[Opening Page excerpt section]
Tuesday, November 18, 2008

Movie Review: JCVD

JCVD stands for Jean-Claude Van Damme the star and main character of this crime drama. The action star, well actor, well the first billed name on a bunch of movies, well direct-to-video releases, plays a (presumably) fictionalized version of himself with a lot of the basic facts based on his real life. He's from Belgium, starred in action films based on his kickboxing skills, was married 5 times, has several kids, and took drugs and watched his film career decline.

JCVD starts with an opening tracking shot of him making his way through various stunts in an obviously bad film. We then see him losing a child custody battle. His ex-wife's lawyer uses his (real-life) DVDs against him. Then he's at the center of a hostage situation at a Brussel's post office (which as in most European countries, also serves as a bank). The hostage story is the center of the film and it's told a few times from different points of view. It mostly works though it is a little slow in some parts.

The surprise is the Van Damme does a good job acting. He's, ahhhh, quite believable as himself, but can also emote. I wondered if it was because he mostly speaks in his native French. Also surprising is that almost a third of the film is improvised (including a taxi ride with a, ah, talkative driver and a conversation with JCVD's agent.). There's a long monologue by Van Damme, where he talks directly to the audience in one 8 minute long take. I've seen some reviews call it indulgent but I found it quite absorbing and it set up the end of the film. What I found indulgent was some of the cinematography which has a strong sepia tone and some halo-like effects from strong overhead lighting.

In spite of some small flaws, this Being John Malkovich-lite film worked for me. A lot, but not all of the tension was effective and the emotional response for and from someone who previously played a violent android was surprising and welcome.

Between this and In Bruges, both being set in Belgium, I'm fairly certain that Belgium has never been as well represented on the screen of US cinemas.

2 comments:

Karl said...

I remember how surprised I was the first time (back in the mid 80s) I saw an interview with schwatzenegger in german. He seemed quite intelligent. It's amazing how much level of speech and accent affect our preception of people.

Howard said...

Or what their film characters are like vs them.

It make sense for people speaking a recently learned language. You first learn the simple vocabulary, so you speak using simple words and sound simple.
[Closing Page excerpt section]
[Opening Data to examine section]
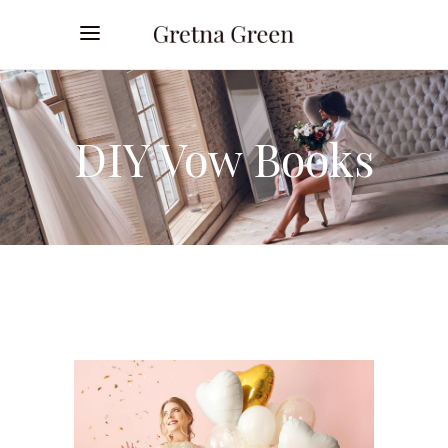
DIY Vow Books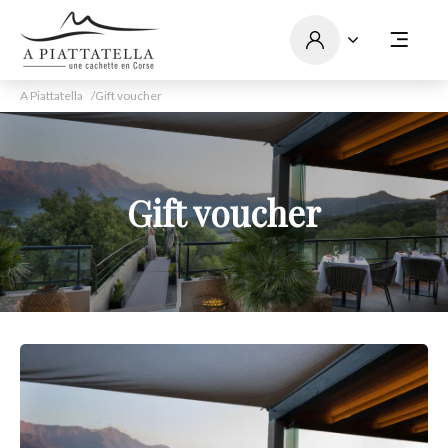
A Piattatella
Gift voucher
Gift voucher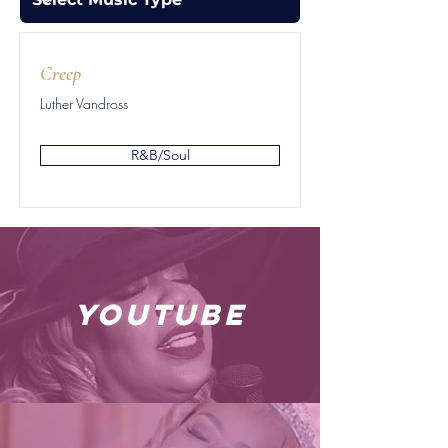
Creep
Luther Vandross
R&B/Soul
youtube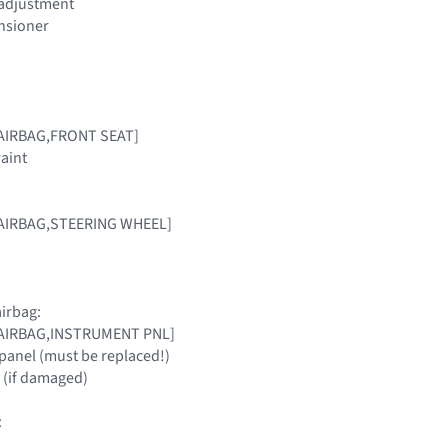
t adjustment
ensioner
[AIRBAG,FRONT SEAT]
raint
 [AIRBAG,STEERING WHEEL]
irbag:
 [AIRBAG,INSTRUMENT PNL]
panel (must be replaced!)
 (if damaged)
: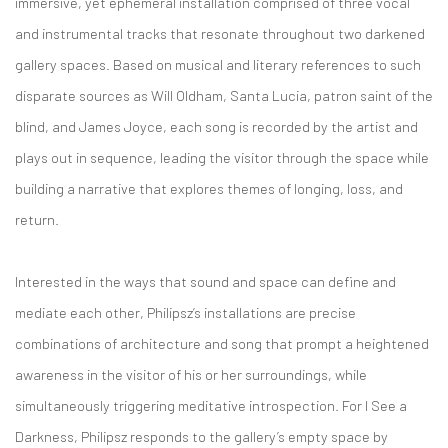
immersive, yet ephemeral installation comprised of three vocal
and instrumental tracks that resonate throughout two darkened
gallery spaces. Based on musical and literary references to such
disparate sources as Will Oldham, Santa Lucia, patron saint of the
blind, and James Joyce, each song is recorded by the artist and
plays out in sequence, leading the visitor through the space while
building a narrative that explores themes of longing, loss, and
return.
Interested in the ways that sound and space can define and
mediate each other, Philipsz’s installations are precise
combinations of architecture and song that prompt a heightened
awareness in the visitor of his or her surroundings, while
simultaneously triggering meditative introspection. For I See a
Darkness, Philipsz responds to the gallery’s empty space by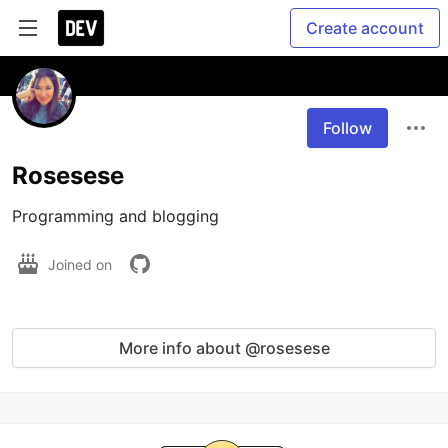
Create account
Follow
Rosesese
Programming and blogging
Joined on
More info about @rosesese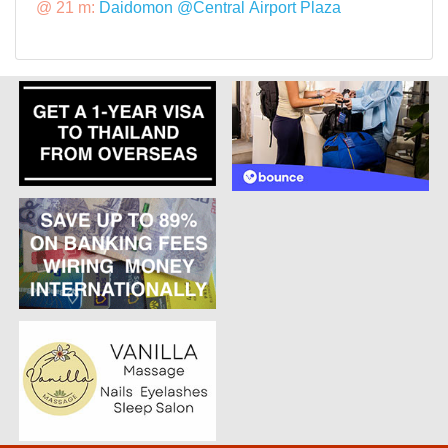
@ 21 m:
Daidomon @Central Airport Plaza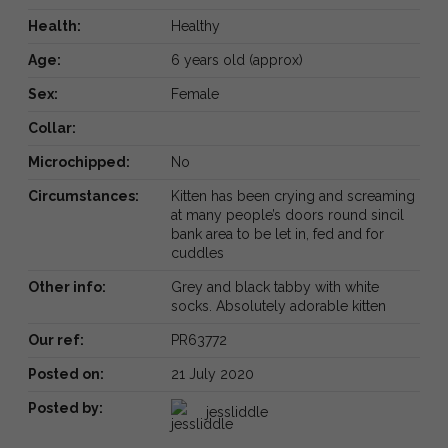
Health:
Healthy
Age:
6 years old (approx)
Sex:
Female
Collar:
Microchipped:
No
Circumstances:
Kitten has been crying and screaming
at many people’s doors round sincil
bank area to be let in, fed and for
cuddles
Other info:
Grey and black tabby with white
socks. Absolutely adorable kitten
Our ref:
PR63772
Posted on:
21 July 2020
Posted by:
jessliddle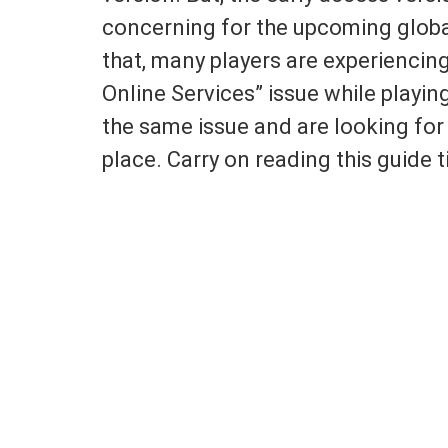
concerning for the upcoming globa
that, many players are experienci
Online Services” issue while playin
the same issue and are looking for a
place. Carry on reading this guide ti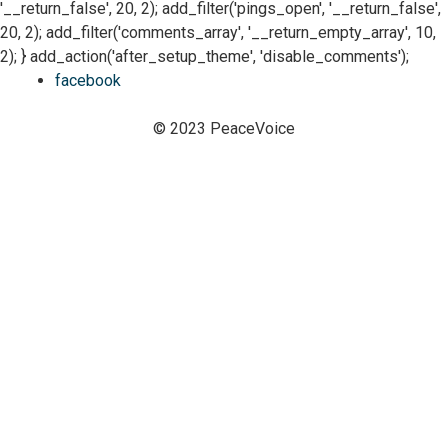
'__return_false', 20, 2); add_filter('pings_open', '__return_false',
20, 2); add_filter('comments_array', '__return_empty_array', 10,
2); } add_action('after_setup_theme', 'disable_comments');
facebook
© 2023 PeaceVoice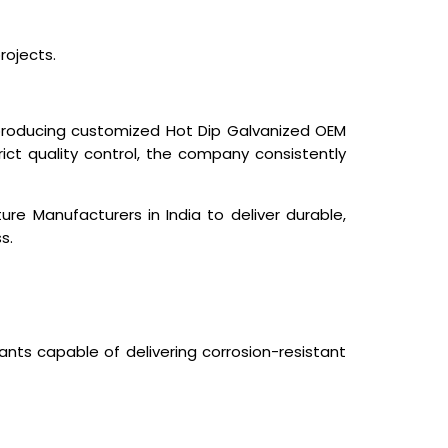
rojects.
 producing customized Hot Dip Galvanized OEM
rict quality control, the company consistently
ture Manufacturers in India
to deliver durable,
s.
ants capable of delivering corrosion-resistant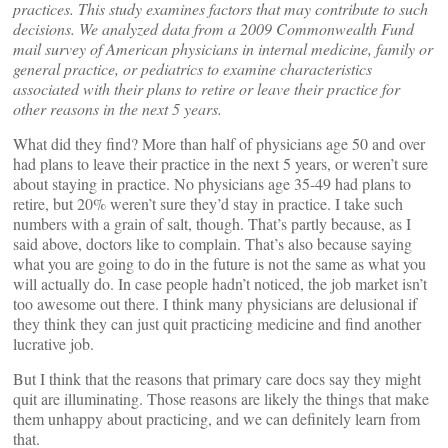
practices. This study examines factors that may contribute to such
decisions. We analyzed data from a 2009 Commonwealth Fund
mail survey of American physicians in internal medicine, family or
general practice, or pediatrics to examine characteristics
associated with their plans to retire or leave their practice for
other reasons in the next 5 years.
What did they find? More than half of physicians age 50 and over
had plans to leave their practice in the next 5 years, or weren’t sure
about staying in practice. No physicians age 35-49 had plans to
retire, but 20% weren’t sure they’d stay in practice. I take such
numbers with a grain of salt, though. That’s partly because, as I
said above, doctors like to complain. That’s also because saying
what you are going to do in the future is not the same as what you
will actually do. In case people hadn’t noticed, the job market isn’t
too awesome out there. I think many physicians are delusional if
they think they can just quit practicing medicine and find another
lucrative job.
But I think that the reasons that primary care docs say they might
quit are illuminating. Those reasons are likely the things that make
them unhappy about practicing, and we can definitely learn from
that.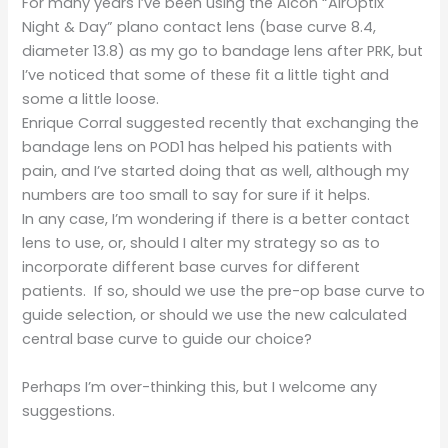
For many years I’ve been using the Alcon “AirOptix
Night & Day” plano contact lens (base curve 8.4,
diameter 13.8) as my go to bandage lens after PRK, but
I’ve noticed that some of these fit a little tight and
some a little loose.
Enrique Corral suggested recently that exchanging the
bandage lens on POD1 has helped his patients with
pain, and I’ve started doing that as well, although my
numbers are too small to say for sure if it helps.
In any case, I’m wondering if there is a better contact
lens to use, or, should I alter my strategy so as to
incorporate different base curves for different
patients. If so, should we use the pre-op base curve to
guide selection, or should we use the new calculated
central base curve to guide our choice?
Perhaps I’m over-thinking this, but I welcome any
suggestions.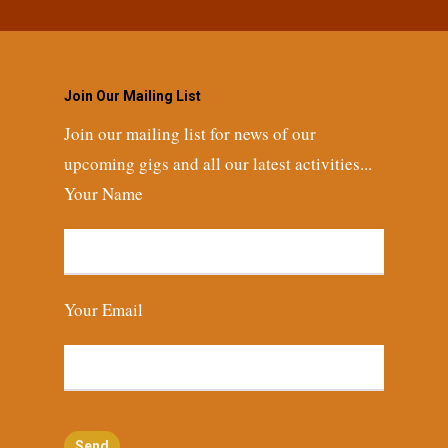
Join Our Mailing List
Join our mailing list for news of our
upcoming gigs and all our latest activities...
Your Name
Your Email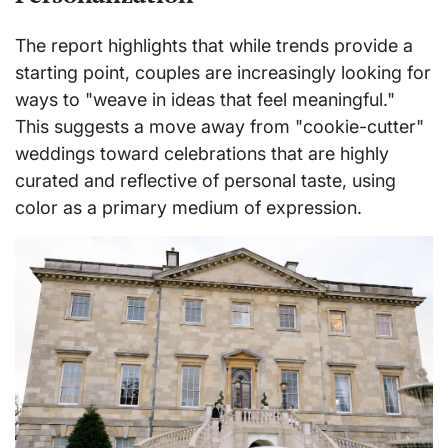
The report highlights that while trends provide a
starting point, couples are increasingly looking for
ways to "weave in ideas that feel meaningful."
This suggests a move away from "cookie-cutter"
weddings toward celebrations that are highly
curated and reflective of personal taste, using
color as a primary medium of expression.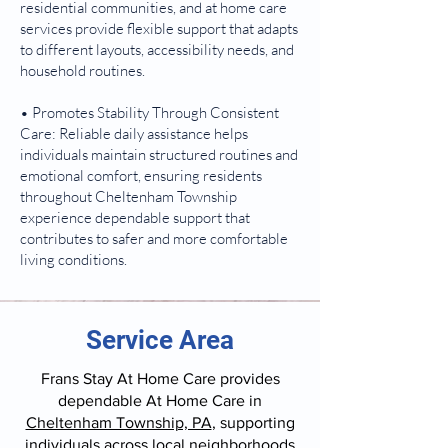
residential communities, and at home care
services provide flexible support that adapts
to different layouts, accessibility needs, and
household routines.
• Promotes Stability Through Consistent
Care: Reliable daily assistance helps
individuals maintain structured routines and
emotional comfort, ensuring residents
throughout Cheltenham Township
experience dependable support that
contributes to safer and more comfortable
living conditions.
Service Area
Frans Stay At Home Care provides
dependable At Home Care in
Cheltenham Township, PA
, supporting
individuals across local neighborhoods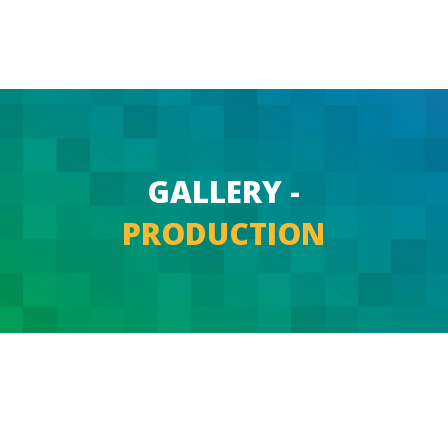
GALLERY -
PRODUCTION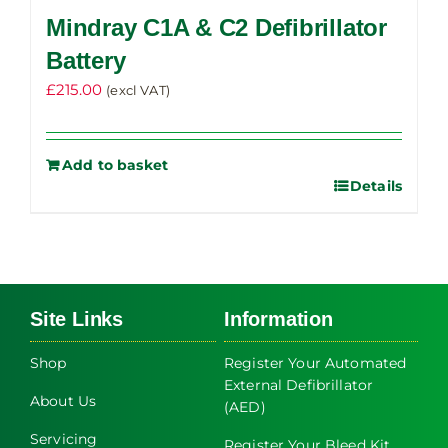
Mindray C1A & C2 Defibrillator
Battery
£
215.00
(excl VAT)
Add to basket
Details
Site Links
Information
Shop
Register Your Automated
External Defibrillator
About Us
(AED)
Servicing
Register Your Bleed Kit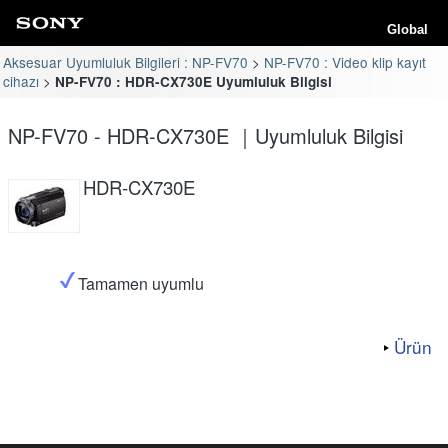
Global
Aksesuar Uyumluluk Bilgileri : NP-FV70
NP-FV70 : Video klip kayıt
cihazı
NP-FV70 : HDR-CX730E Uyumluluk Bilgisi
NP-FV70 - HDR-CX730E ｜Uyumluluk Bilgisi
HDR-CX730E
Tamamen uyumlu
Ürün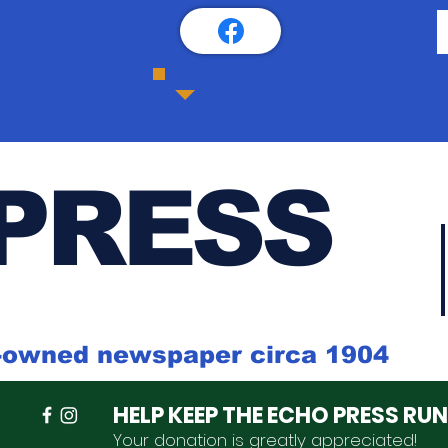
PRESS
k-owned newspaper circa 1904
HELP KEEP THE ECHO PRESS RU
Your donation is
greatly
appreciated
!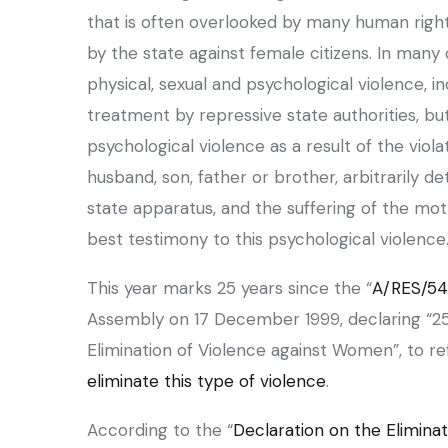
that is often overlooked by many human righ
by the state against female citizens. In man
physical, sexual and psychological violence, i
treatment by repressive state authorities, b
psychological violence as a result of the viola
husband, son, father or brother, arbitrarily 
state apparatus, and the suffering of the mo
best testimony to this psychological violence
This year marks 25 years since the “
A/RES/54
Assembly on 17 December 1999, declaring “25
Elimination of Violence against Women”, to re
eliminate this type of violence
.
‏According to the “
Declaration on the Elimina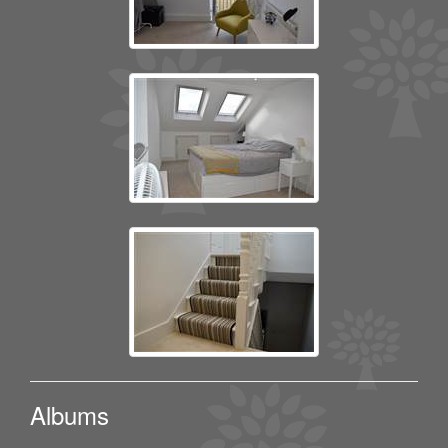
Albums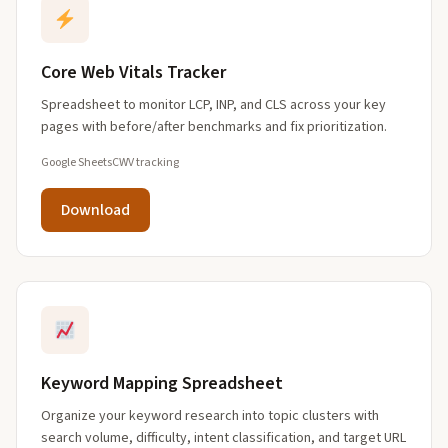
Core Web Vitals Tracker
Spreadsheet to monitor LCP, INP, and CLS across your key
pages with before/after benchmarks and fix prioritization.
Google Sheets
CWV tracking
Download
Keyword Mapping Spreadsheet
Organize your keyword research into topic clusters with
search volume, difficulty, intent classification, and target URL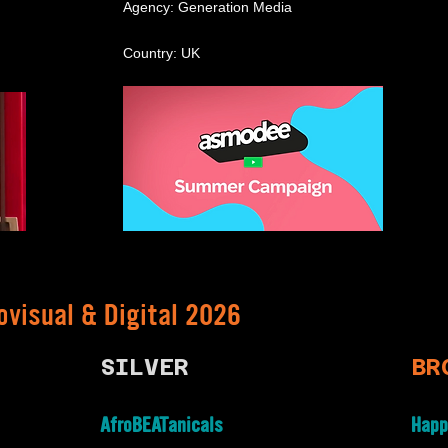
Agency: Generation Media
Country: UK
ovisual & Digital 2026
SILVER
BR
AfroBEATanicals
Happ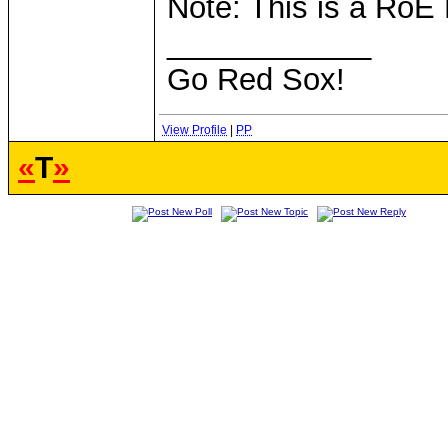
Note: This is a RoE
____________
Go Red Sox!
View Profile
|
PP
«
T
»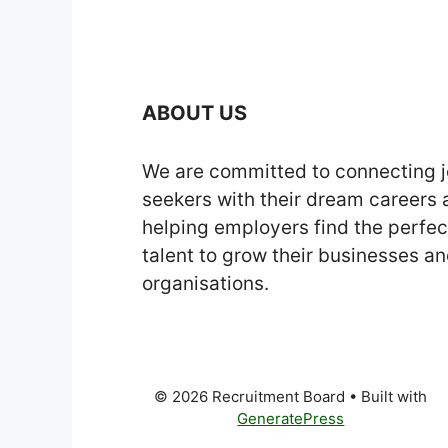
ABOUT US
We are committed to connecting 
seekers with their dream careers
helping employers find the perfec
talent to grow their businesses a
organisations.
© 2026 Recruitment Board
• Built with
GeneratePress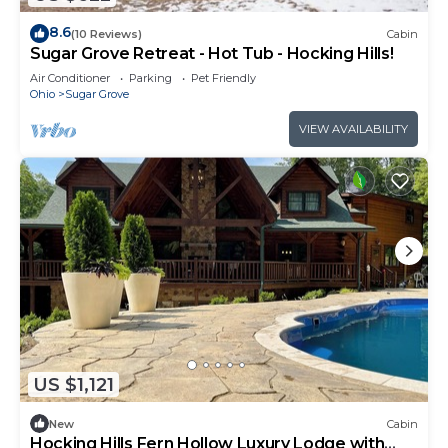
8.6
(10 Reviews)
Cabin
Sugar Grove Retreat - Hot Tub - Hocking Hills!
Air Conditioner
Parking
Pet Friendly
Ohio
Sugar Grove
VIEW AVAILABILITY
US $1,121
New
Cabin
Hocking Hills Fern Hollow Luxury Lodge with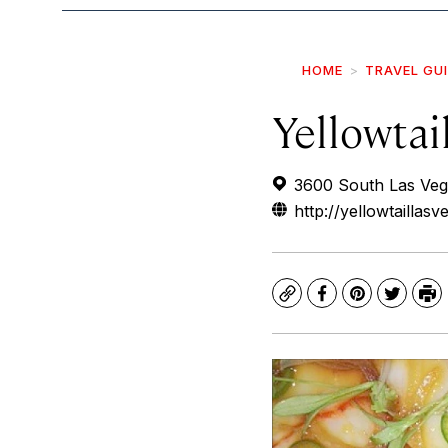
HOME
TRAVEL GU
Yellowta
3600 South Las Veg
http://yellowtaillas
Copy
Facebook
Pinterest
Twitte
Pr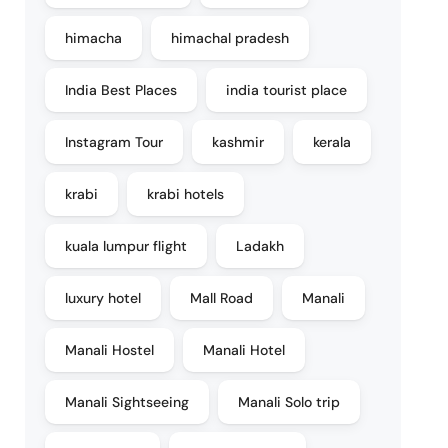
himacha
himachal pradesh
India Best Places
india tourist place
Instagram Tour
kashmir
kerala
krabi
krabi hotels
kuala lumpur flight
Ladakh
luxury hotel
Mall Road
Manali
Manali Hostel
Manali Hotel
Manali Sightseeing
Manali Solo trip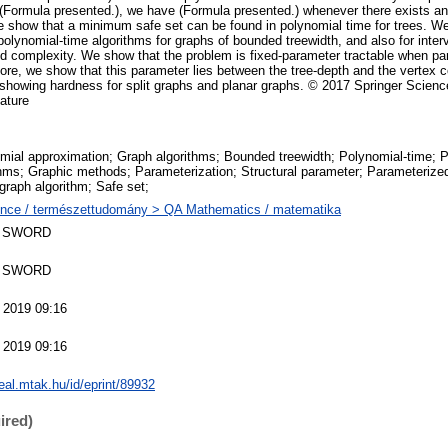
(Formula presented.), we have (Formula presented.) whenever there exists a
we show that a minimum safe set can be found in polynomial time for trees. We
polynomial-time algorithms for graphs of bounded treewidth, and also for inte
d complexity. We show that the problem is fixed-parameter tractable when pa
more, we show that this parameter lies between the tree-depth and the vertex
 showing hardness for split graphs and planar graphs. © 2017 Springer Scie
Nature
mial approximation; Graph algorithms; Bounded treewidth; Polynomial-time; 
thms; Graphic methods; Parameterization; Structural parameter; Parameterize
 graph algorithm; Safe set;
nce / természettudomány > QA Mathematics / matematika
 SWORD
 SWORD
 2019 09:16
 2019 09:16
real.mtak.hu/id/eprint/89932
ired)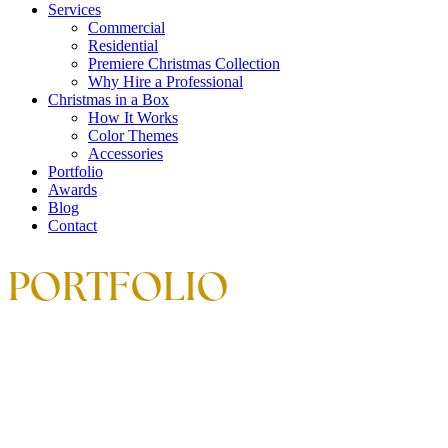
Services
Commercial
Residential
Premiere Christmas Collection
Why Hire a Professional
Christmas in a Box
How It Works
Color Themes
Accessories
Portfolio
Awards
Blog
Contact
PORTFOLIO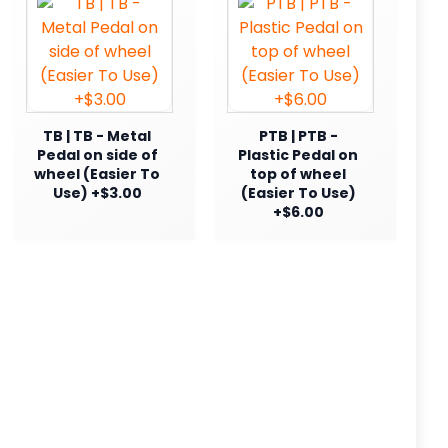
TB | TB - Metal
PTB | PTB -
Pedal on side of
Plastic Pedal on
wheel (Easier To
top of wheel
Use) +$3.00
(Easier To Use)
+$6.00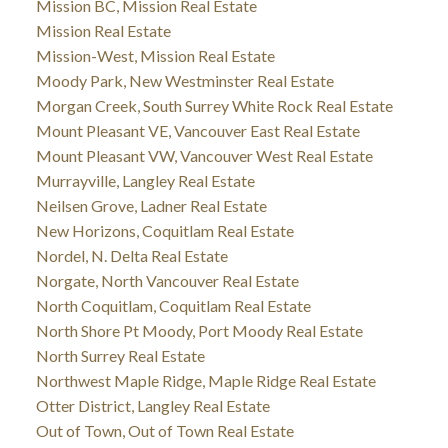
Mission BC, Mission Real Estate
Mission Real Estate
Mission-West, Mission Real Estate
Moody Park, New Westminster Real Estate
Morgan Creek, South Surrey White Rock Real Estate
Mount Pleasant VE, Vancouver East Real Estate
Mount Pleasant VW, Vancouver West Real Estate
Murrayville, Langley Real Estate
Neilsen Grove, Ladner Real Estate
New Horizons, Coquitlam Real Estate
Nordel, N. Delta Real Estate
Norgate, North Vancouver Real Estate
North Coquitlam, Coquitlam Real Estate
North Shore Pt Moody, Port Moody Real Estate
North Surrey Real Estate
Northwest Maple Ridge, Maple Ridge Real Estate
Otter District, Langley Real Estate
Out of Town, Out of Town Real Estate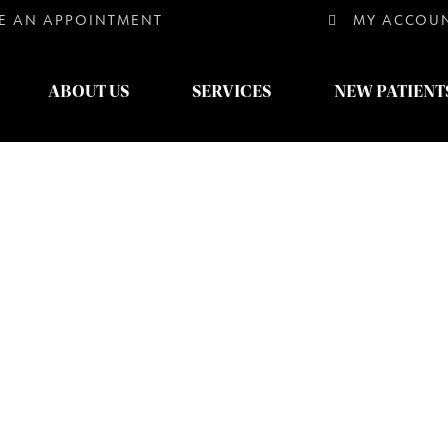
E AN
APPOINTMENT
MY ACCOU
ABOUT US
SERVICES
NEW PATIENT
[Closing Data to examine section]
Set of tasks =
a - Using the JCVD review, decide whether each statement agrees with it: (i) the hostage situation happens at a post office in Brussels; (ii) Van Damme speaks mostly in English in the film; (iii) the reviewer found Van Damme's long monologue indulgent. Answer yes or no for each and quote the words of the review that decide it.
b - Please reproduce the part of the JCVD review between "In spite of" and "Howard said...", inclusive.

Answers =
a -
(i) Yes: "he's at the center of a hostage situation at a Brussel's post office"
(ii) No: "he mostly speaks in his native French"
(iii) No: "I've seen some reviews call it indulgent but I found it quite absorbing"

b -
In spite of some small flaws, this Being John Malkovich-lite film worked for me. A lot, but not all of the tension was effective and the emotional response for and from someone who previously played a violent android was surprising and welcome.

Between this and In Bruges, both being set in Belgium, I'm fairly certain that Belgium has never been as well represented on the screen of US cinemas.

2 comments:

Karl said...

I remember how surprised I was the first time (back in the mid 80s) I saw an interview with schwatzenegger in german. He seemed quite intelligent. It's amazing how much level of speech and accent affect our preception of people.

Howard said...